Saved data entries:
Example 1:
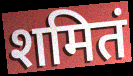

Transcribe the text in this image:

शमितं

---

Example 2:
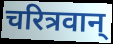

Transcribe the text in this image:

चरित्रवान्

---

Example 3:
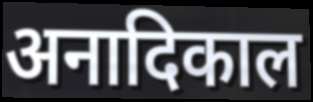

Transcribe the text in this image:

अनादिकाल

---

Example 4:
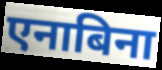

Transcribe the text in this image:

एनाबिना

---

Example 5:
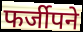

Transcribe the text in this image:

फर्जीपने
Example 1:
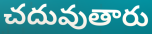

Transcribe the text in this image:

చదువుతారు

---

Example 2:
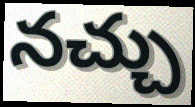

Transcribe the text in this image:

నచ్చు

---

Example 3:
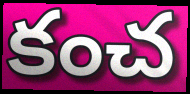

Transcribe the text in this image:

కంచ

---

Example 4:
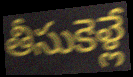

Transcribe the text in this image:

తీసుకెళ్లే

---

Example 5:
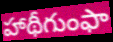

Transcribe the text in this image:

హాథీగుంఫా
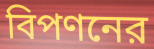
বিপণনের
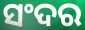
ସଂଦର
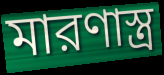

TASK DIRECTIONS: Please print every record exactly, leaving out the pictures.

EXERCISE SOLUTION:
Example 1:

Transcribe the text in this image:

शमितं

---

Example 2:

Transcribe the text in this image:

चरित्रवान्

---

Example 3:

Transcribe the text in this image:

अनादिकाल

---

Example 4:

Transcribe the text in this image:

एनाबिना

---

Example 5:

Transcribe the text in this image:

फर्जीपने
Example 1:

Transcribe the text in this image:

చదువుతారు

---

Example 2:

Transcribe the text in this image:

నచ్చు

---

Example 3:

Transcribe the text in this image:

కంచ

---

Example 4:

Transcribe the text in this image:

తీసుకెళ్లే

---

Example 5:

Transcribe the text in this image:

హాథీగుంఫా
বিপণনের
ସଂଦର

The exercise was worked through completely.